His class was honestly super easy so I was doing pretty well in it. But one assignment I got a few points deducted on one of the questions. I compared it with my girlfriend's and she had responded nearly identically and gotten full points. When I quietly approached his desk and brought this to his attention after class he loudly scolded me in front of the class for caring too much about my grade and being nitpicky about my score. I don't remember the exact words he used but it was pretty insulting. I think he was just embarassed that he got my grade wrong, or he was salty that I was doing so well in his class. I normally wouldn't have cared because I WAS doing quite well in the class, but knowing what a lunatic he was I couldn't trust that he wouldn't flunk my final for some ridiculous reason and tank my grade, so I had to take every point I could get.

Anyways a few weeks before the end of the semester, to nobody's surprise, he announced that he was "retiring" at the end of the semester.
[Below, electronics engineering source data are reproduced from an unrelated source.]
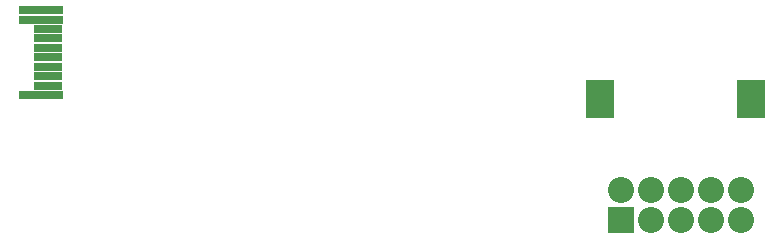
<source format=gbs>
%FSAX25Y25*%
%MOIN*%
G70*
G01*
G75*
G04 Layer_Color=16711935*
%ADD10R,0.13780X0.02362*%
%ADD11R,0.10236X0.02362*%
%ADD12R,0.08661X0.02362*%
%ADD13R,0.03543X0.07874*%
%ADD14C,0.02000*%
%ADD15R,0.07874X0.07874*%
%ADD16C,0.07874*%
%ADD17R,0.08661X0.11811*%
%ADD18C,0.03000*%
%ADD19C,0.01000*%
%ADD20C,0.00787*%
%ADD21R,0.14579X0.03162*%
%ADD22R,0.11036X0.03162*%
%ADD23R,0.09461X0.03162*%
%ADD24R,0.04343X0.08674*%
%ADD25R,0.08674X0.08674*%
%ADD26C,0.08674*%
%ADD27R,0.09461X0.12611*%
D21*
X0074500Y0237114D02*
D03*
Y0262311D02*
D03*
Y0265461D02*
D03*
D23*
X0077059Y0240264D02*
D03*
Y0243413D02*
D03*
Y0249713D02*
D03*
Y0246563D02*
D03*
Y0252862D02*
D03*
Y0259161D02*
D03*
Y0256012D02*
D03*
D25*
X0267839Y0195413D02*
D03*
D26*
X0277839D02*
D03*
X0267839Y0205413D02*
D03*
X0277839D02*
D03*
X0297839Y0195413D02*
D03*
X0287839D02*
D03*
X0307839D02*
D03*
X0297839Y0205413D02*
D03*
X0287839D02*
D03*
X0307839D02*
D03*
D27*
X0261142Y0235913D02*
D03*
X0311339D02*
D03*
M02*

</source>
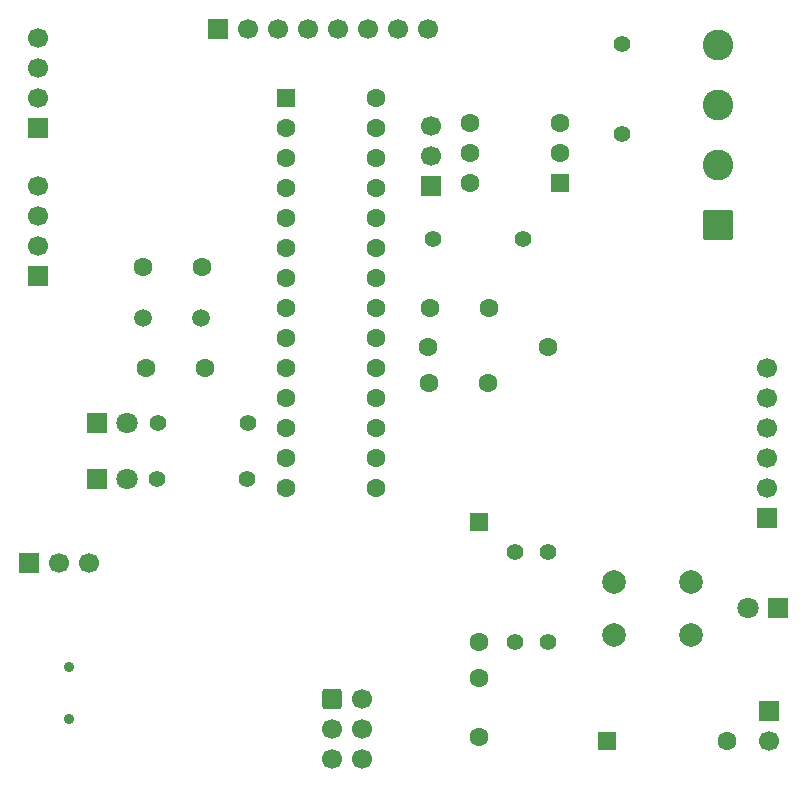
<source format=gbr>
%TF.GenerationSoftware,KiCad,Pcbnew,9.0.7*%
%TF.CreationDate,2026-02-16T21:59:20+01:00*%
%TF.ProjectId,anemometre,616e656d-6f6d-4657-9472-652e6b696361,rev?*%
%TF.SameCoordinates,Original*%
%TF.FileFunction,Soldermask,Bot*%
%TF.FilePolarity,Negative*%
%FSLAX46Y46*%
G04 Gerber Fmt 4.6, Leading zero omitted, Abs format (unit mm)*
G04 Created by KiCad (PCBNEW 9.0.7) date 2026-02-16 21:59:20*
%MOMM*%
%LPD*%
G01*
G04 APERTURE LIST*
G04 Aperture macros list*
%AMRoundRect*
0 Rectangle with rounded corners*
0 $1 Rounding radius*
0 $2 $3 $4 $5 $6 $7 $8 $9 X,Y pos of 4 corners*
0 Add a 4 corners polygon primitive as box body*
4,1,4,$2,$3,$4,$5,$6,$7,$8,$9,$2,$3,0*
0 Add four circle primitives for the rounded corners*
1,1,$1+$1,$2,$3*
1,1,$1+$1,$4,$5*
1,1,$1+$1,$6,$7*
1,1,$1+$1,$8,$9*
0 Add four rect primitives between the rounded corners*
20,1,$1+$1,$2,$3,$4,$5,0*
20,1,$1+$1,$4,$5,$6,$7,0*
20,1,$1+$1,$6,$7,$8,$9,0*
20,1,$1+$1,$8,$9,$2,$3,0*%
G04 Aperture macros list end*
%ADD10C,1.400000*%
%ADD11RoundRect,0.250000X-0.550000X0.550000X-0.550000X-0.550000X0.550000X-0.550000X0.550000X0.550000X0*%
%ADD12C,1.600000*%
%ADD13R,1.700000X1.700000*%
%ADD14C,1.700000*%
%ADD15C,0.900000*%
%ADD16C,1.500000*%
%ADD17RoundRect,0.250000X1.050000X-1.050000X1.050000X1.050000X-1.050000X1.050000X-1.050000X-1.050000X0*%
%ADD18C,2.600000*%
%ADD19R,1.800000X1.800000*%
%ADD20C,1.800000*%
%ADD21RoundRect,0.250000X-0.550000X-0.550000X0.550000X-0.550000X0.550000X0.550000X-0.550000X0.550000X0*%
%ADD22RoundRect,0.250000X-0.600000X-0.600000X0.600000X-0.600000X0.600000X0.600000X-0.600000X0.600000X0*%
%ADD23C,2.000000*%
%ADD24RoundRect,0.250000X0.550000X0.550000X-0.550000X0.550000X-0.550000X-0.550000X0.550000X-0.550000X0*%
G04 APERTURE END LIST*
D10*
%TO.C,R5*%
X116459000Y-70358000D03*
X116459000Y-77978000D03*
%TD*%
D11*
%TO.C,D4*%
X113411000Y-67818000D03*
D12*
X113411000Y-77978000D03*
%TD*%
D13*
%TO.C,J10*%
X75311000Y-71247000D03*
D14*
X77851000Y-71247000D03*
X80391000Y-71247000D03*
%TD*%
D13*
%TO.C,J3*%
X91313000Y-26035000D03*
D14*
X93853000Y-26035000D03*
X96393000Y-26035000D03*
X98933000Y-26035000D03*
X101473000Y-26035000D03*
X104013000Y-26035000D03*
X106553000Y-26035000D03*
X109093000Y-26035000D03*
%TD*%
D13*
%TO.C,J4*%
X137795000Y-67437000D03*
D14*
X137795000Y-64897000D03*
X137795000Y-62357000D03*
X137795000Y-59817000D03*
X137795000Y-57277000D03*
X137795000Y-54737000D03*
%TD*%
D13*
%TO.C,J5*%
X109347000Y-39370000D03*
D14*
X109347000Y-36830000D03*
X109347000Y-34290000D03*
%TD*%
D12*
%TO.C,C5*%
X113411000Y-86026000D03*
X113411000Y-81026000D03*
%TD*%
D10*
%TO.C,R4*%
X93853000Y-59436000D03*
X86233000Y-59436000D03*
%TD*%
D15*
%TO.C,J8*%
X78680000Y-80051000D03*
X78680000Y-84451000D03*
%TD*%
D16*
%TO.C,Y1*%
X89816000Y-50546000D03*
X84936000Y-50546000D03*
%TD*%
D17*
%TO.C,J1*%
X133604000Y-42672000D03*
D18*
X133604000Y-37592000D03*
X133604000Y-32512000D03*
X133604000Y-27432000D03*
%TD*%
D12*
%TO.C,C4*%
X109173000Y-56007000D03*
X114173000Y-56007000D03*
%TD*%
%TO.C,C1*%
X89916000Y-46228000D03*
X84916000Y-46228000D03*
%TD*%
D10*
%TO.C,R3*%
X93726000Y-64135000D03*
X86106000Y-64135000D03*
%TD*%
D19*
%TO.C,D1*%
X81026000Y-59436000D03*
D20*
X83566000Y-59436000D03*
%TD*%
D10*
%TO.C,R1*%
X109474000Y-43810000D03*
X117094000Y-43810000D03*
%TD*%
%TO.C,R2*%
X125476000Y-27305000D03*
X125476000Y-34925000D03*
%TD*%
D12*
%TO.C,C2*%
X90170000Y-54737000D03*
X85170000Y-54737000D03*
%TD*%
D19*
%TO.C,D5*%
X138684000Y-75057000D03*
D20*
X136144000Y-75057000D03*
%TD*%
D12*
%TO.C,C3*%
X114260000Y-49657000D03*
X109260000Y-49657000D03*
%TD*%
D13*
%TO.C,J7*%
X76073000Y-46990000D03*
D14*
X76073000Y-44450000D03*
X76073000Y-41910000D03*
X76073000Y-39370000D03*
%TD*%
D21*
%TO.C,D3*%
X124206000Y-86360000D03*
D12*
X134366000Y-86360000D03*
%TD*%
D22*
%TO.C,J2*%
X100965000Y-82804000D03*
D14*
X103505000Y-82804000D03*
X100965000Y-85344000D03*
X103505000Y-85344000D03*
X100965000Y-87884000D03*
X103505000Y-87884000D03*
%TD*%
D21*
%TO.C,U1*%
X97028000Y-31877000D03*
D12*
X97028000Y-34417000D03*
X97028000Y-36957000D03*
X97028000Y-39497000D03*
X97028000Y-42037000D03*
X97028000Y-44577000D03*
X97028000Y-47117000D03*
X97028000Y-49657000D03*
X97028000Y-52197000D03*
X97028000Y-54737000D03*
X97028000Y-57277000D03*
X97028000Y-59817000D03*
X97028000Y-62357000D03*
X97028000Y-64897000D03*
X104648000Y-64897000D03*
X104648000Y-62357000D03*
X104648000Y-59817000D03*
X104648000Y-57277000D03*
X104648000Y-54737000D03*
X104648000Y-52197000D03*
X104648000Y-49657000D03*
X104648000Y-47117000D03*
X104648000Y-44577000D03*
X104648000Y-42037000D03*
X104648000Y-39497000D03*
X104648000Y-36957000D03*
X104648000Y-34417000D03*
X104648000Y-31877000D03*
%TD*%
D23*
%TO.C,SW1*%
X124818000Y-72898000D03*
X131318000Y-72898000D03*
X124818000Y-77398000D03*
X131318000Y-77398000D03*
%TD*%
D19*
%TO.C,D2*%
X81026000Y-64135000D03*
D20*
X83566000Y-64135000D03*
%TD*%
D24*
%TO.C,U2*%
X120264000Y-39116000D03*
D12*
X120264000Y-36576000D03*
X120264000Y-34036000D03*
X112644000Y-34036000D03*
X112644000Y-36576000D03*
X112644000Y-39116000D03*
%TD*%
%TO.C,L1*%
X119253000Y-52959000D03*
X109093000Y-52959000D03*
%TD*%
D13*
%TO.C,J6*%
X76073000Y-34417000D03*
D14*
X76073000Y-31877000D03*
X76073000Y-29337000D03*
X76073000Y-26797000D03*
%TD*%
D10*
%TO.C,R6*%
X119253000Y-70358000D03*
X119253000Y-77978000D03*
%TD*%
D13*
%TO.C,J9*%
X137922000Y-83820000D03*
D14*
X137922000Y-86360000D03*
%TD*%
M02*

</source>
But it was evident that the dean was firing him. Myself and some others had went to the dean to complain about him, and she said he was already on her radar. She came unannounced to audit one of his classes and it did not go well. It was honestly kind of sad being in that class every week because he just came across as this lonely senile old man. But god he was utterly incapable of teaching a class. I got an A so I can't be that salty but it was just utter misery having to sit through his class and really frustrating that I got absolutely nothing out of it, education wise.